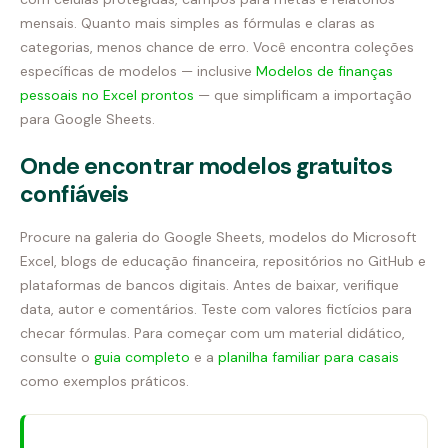
mensais. Quanto mais simples as fórmulas e claras as
categorias, menos chance de erro. Você encontra coleções
específicas de modelos — inclusive
Modelos de finanças
pessoais no Excel prontos
— que simplificam a importação
para Google Sheets.
Onde encontrar modelos gratuitos
confiáveis
Procure na galeria do Google Sheets, modelos do Microsoft
Excel, blogs de educação financeira, repositórios no GitHub e
plataformas de bancos digitais. Antes de baixar, verifique
data, autor e comentários. Teste com valores fictícios para
checar fórmulas. Para começar com um material didático,
consulte o
guia completo
e a
planilha familiar para casais
como exemplos práticos.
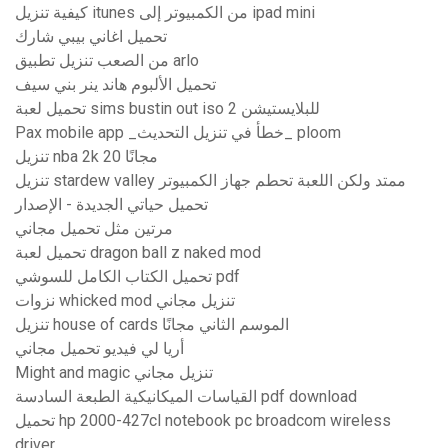
كيفية تنزيل itunes من الكمبيوتر إلى ipad mini
تحميل اغاني بيبي شارك
من الصعب تنزيل تطبيق arlo
تحميل الألبوم هاند ينر بني سيف
تحميل لعبة sims bustin out iso للبلايستيشن 2
Pax mobile app _خطأ في تنزيل التحديث_ ploom
تنزيل nba 2k 20 مجانًا
تنزيل stardew valley ممتد ولكن اللعبة تحطم جهاز الكمبيوتر
تحميل حياتي الجديدة - الإصدار
مرتين مثل تحميل مجاني
تحميل لعبة dragon ball z naked mod
تحميل الكتاب الكامل للسوشي pdf
نزوات whicked mod تنزيل مجاني
تنزيل house of cards الموسم الثاني مجانًا
أريا لي فيديو تحميل مجاني
Might and magic تنزيل مجاني
القياسات الميكانيكية الطبعة السادسة pdf download
تحميل hp 2000-427cl notebook pc broadcom wireless
driver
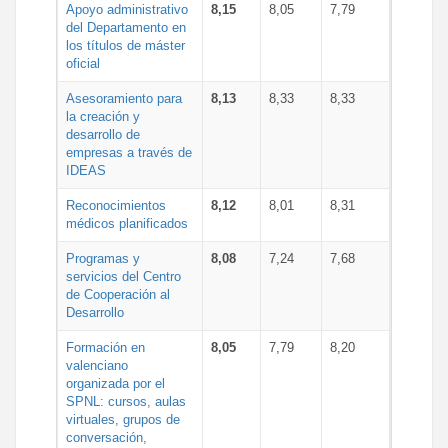
Apoyo administrativo
8,15
8,05
7,79
del Departamento en
los títulos de máster
oficial
Asesoramiento para
8,13
8,33
8,33
la creación y
desarrollo de
empresas a través de
IDEAS
Reconocimientos
8,12
8,01
8,31
médicos planificados
Programas y
8,08
7,24
7,68
servicios del Centro
de Cooperación al
Desarrollo
Formación en
8,05
7,79
8,20
valenciano
organizada por el
SPNL: cursos, aulas
virtuales, grupos de
conversación,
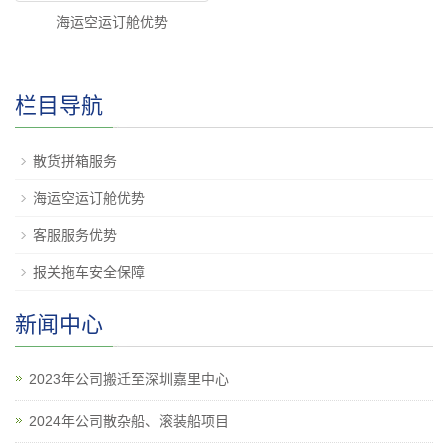
海运空运订舱优势
栏目导航
散货拼箱服务
海运空运订舱优势
客服服务优势
报关拖车安全保障
新闻中心
2023年公司搬迁至深圳嘉里中心
2024年公司散杂船、滚装船项目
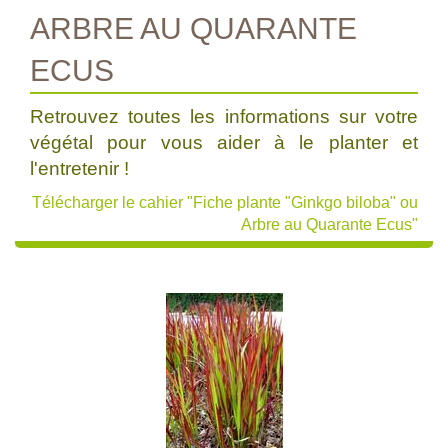
ARBRE AU QUARANTE
ECUS
Retrouvez toutes les informations sur votre
végétal pour vous aider à le planter et
l'entretenir !
Télécharger le cahier "Fiche plante "Ginkgo biloba" ou
Arbre au Quarante Ecus"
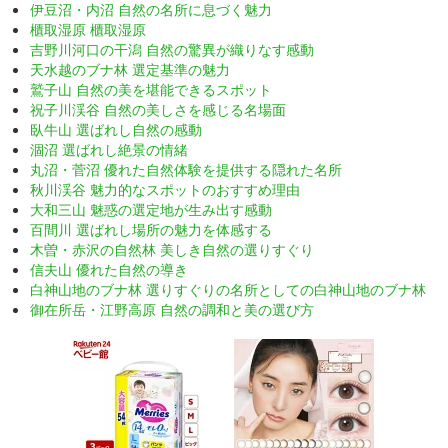
伊豆沼・内沼 自然の名所に息づく魅力
櫃取湿原 櫃取湿原
吉野川河口の干潟 自然の驚異が織りなす感動
天水越のブナ林 選定基準の魅力
鷲子山 自然の美を堪能できるスポット
祝子川渓谷 自然の美しさを感じる名場面
臥牛山 選ばれし自然の感動
涸沼 選ばれし絶景の情緒
丸沼・菅沼 優れた自然体験を提供する隠れた名所
秋川渓谷 魅力的なスポットのおすすめ理由
大和三山 魅惑の選定地が生み出す感動
百間川 選ばれし場所の魅力を体感する
木曽・赤沢の自然林 美しき自然の選りすぐり
信夫山 優れた自然の導き
白神山地のブナ林 選りすぐりの名所としての白神山地のブナ林
御在所岳・江野高原 自然の調和と美の選び方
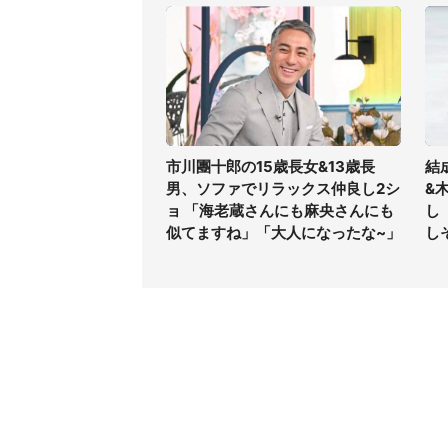
市川團十郎の15歳長女&13歳長
結
男、ソファでリラックス仲良し2シ
&
ョ 「海老蔵さんにも麻央さんにも
し
似てますね」「大人になったな~」
し
コンテンツ
関連サ
ライフ
J-CAS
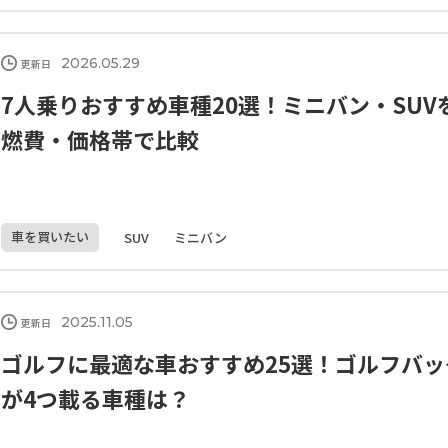
2026.05.29
更新日
7人乗りおすすめ車種20選！ミニバン・SUV
燃費・価格帯で比較
車を買いたい
SUV
ミニバン
2025.11.05
更新日
ゴルフに最適な車おすすめ25選！ゴルフバッ
が4つ載る車種は？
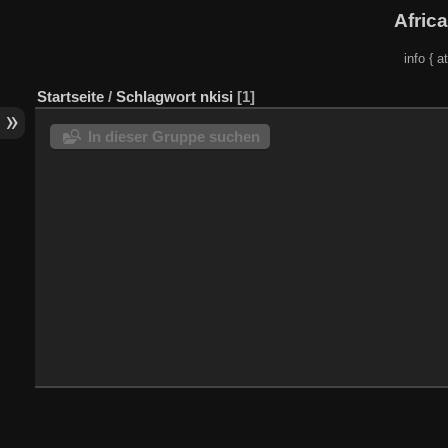
Afric
info { a
Startseite
/
Schlagwort
nkisi
1
In dieser Gruppe suchen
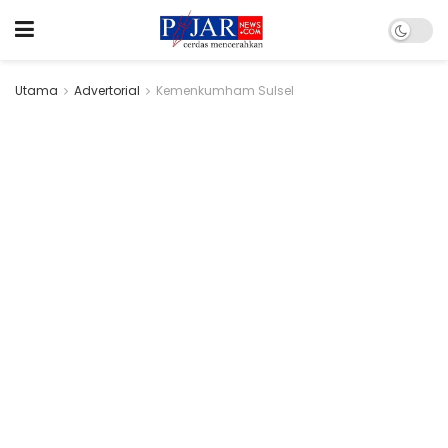
Utama
Advertorial
Kemenkumham Sulsel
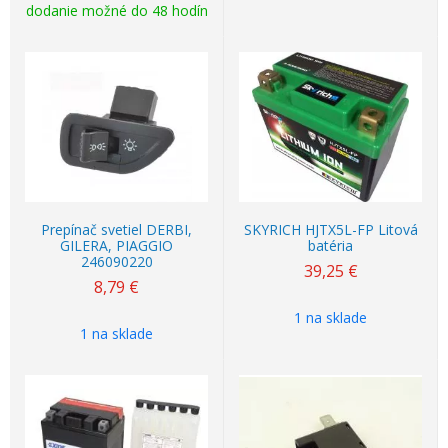
dodanie možné do 48 hodín
Prepínač svetiel DERBI,
SKYRICH HJTX5L-FP Litová
GILERA, PIAGGIO
batéria
246090220
39,25
€
8,79
€
1 na sklade
1 na sklade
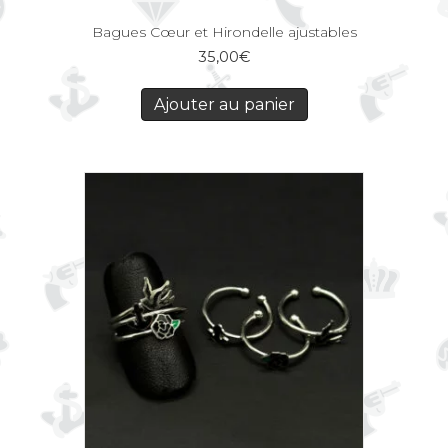
Bagues Cœur et Hirondelle ajustables
35,00
€
Ajouter au panier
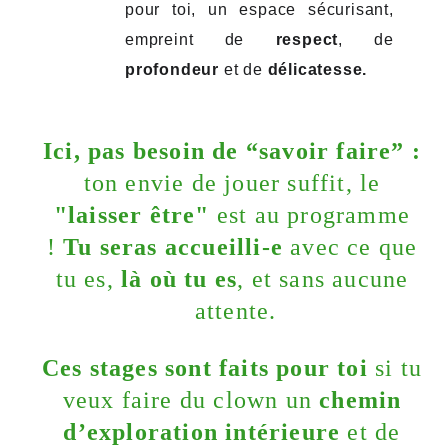
pour toi, un espace sécurisant,
empreint de
respect
, de
profondeur
et de
délicatesse.
Ici, pas besoin de “savoir faire” : 
ton envie de jouer suffit, le 
"laisser être"
 est au programme 
! 
Tu seras accueilli-e
 avec ce que 
tu es, 
là où tu es
, et sans aucune 
attente.
Ces stages sont faits pour toi
 si tu 
veux faire du clown un 
chemin 
d’exploration intérieure 
et de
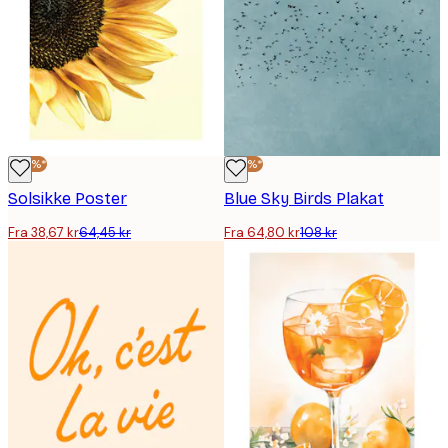
-40%*
-40%*
Solsikke Poster
Blue Sky Birds Plakat
Fra 38,67 kr
64,45 kr
Fra 64,80 kr
108 kr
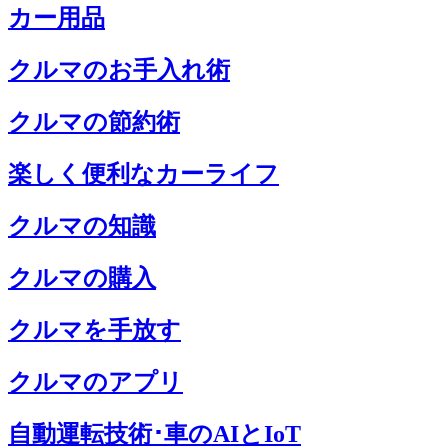
カー用品
クルマのお手入れ術
クルマの節約術
楽しく便利なカーライフ
クルマの知識
クルマの購入
クルマを手放す
クルマのアプリ
自動運転技術･車のAIとIoT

========================================================================

■ **TASK DESCRIPTION**
Report how many lines in the items contain the string "Google". Give only the number.

■ **OUTPUT BELOW**
2